* _Teks Latihan_
------------------------------------------------------------------------

AI generatif pada dasarnya dapat digunakan untuk menyusun rancangan presentasi, mengedit dokumen untuk menata ulang bahasa, brainstorming ide-ide baru, mendukung pembelajaran yang terpersonalisasi, hingga membantu untuk coding.
Namun demikian, AI generatif hendaknya tidak digunakan sebagai sumber tunggal pengambilan keputusan penting, alat bantu memproses permasalahan pemangku kepentingan, hingga dipakai untuk membuat informasi yang tidak benar, membahayakan, dan tidak etis.
Belajar FASTER dari Kanada
Salah satu negara yang telah memberikan panduan AI yang bertanggung jawab untuk pegawai di pemerintahan adalah Kanada. Pedoman yang dapat diakses di sini bahkan juga diselaraskan dengan kode etik dan kode perilaku yang berlaku di sektor publik negara tersebut.
Dalam pedoman tersebut, diberikan larangan yang terang-benderang untuk tidak menginput informasi yang sifatnya personil, terklasifikasi, dan terproteksi pada perangkat AI generatif yang sifatnya publik. Edukasi semacam ini perlu terus digaungkan di birokrasi Indonesia mengingat sejatinya pekerjaan di pemerintahan sangat identik informasi yang terproteksi.
Pemerintah Kanada memiliki tips penggunaan AI yang bertanggung jawab berupa FASTER alias fair, accountable, secure, transparent, educated, dan relevant. Bahkan pada panduan tersebut telah tercantum Do dan Don’t dalam hal penggunaan AI.

------------------------------------------------------------------------

Entri data tersimpan:

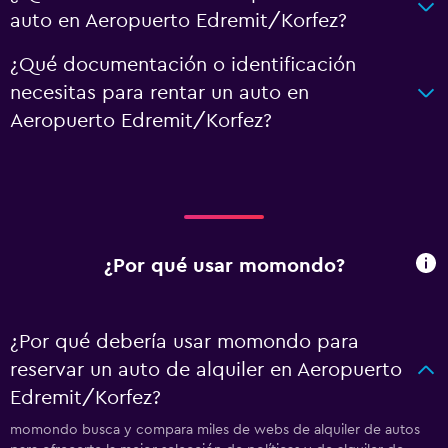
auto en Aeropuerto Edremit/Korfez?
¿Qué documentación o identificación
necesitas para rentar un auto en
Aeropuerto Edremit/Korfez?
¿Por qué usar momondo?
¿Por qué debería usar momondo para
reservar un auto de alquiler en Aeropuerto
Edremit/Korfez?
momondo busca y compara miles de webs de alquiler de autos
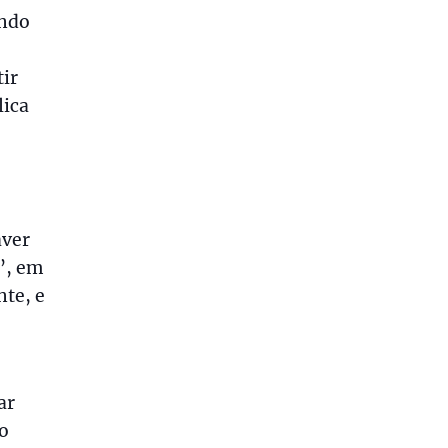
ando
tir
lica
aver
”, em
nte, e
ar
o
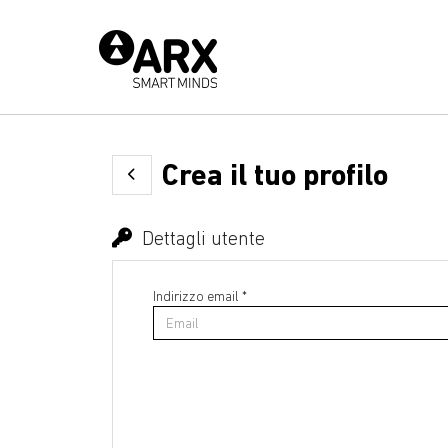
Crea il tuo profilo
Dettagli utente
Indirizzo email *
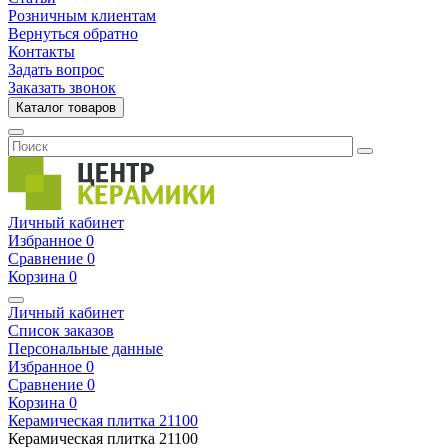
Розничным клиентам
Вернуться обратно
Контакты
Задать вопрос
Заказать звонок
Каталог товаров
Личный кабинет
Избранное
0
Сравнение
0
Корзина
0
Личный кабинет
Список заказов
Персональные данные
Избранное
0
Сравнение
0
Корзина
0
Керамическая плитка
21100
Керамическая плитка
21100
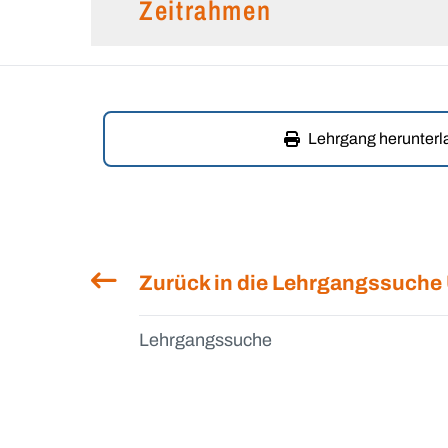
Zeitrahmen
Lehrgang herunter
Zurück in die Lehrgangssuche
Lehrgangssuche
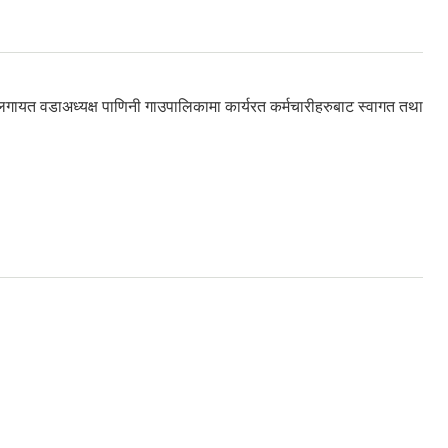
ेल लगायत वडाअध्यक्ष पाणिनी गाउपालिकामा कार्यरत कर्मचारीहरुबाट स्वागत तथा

------------------------------------------------------------------------

* _Soal_
Tentukan apakah setiap pernyataan di bawah ini sesuai dengan teks latihan. Jawab ya atau tidak untuk masing-masing pernyataan dan sertakan kutipan kata-kata penentunya dari teks tersebut.
1. Pedoman AI dari Kanada diselaraskan dengan kode etik dan kode perilaku sektor publik di negara itu.
2. AI generatif boleh dijadikan sumber tunggal pengambilan keputusan penting.
3. Huruf E dalam FASTER adalah singkatan dari "ethical".

* _Pembahasan Soal_
1. Ya: "juga diselaraskan dengan kode etik dan kode perilaku yang berlaku di sektor publik negara tersebut"
2. Tidak: "AI generatif hendaknya tidak digunakan sebagai sumber tunggal pengambilan keputusan penting"
3. Tidak: "fair, accountable, secure, transparent, educated, dan relevant"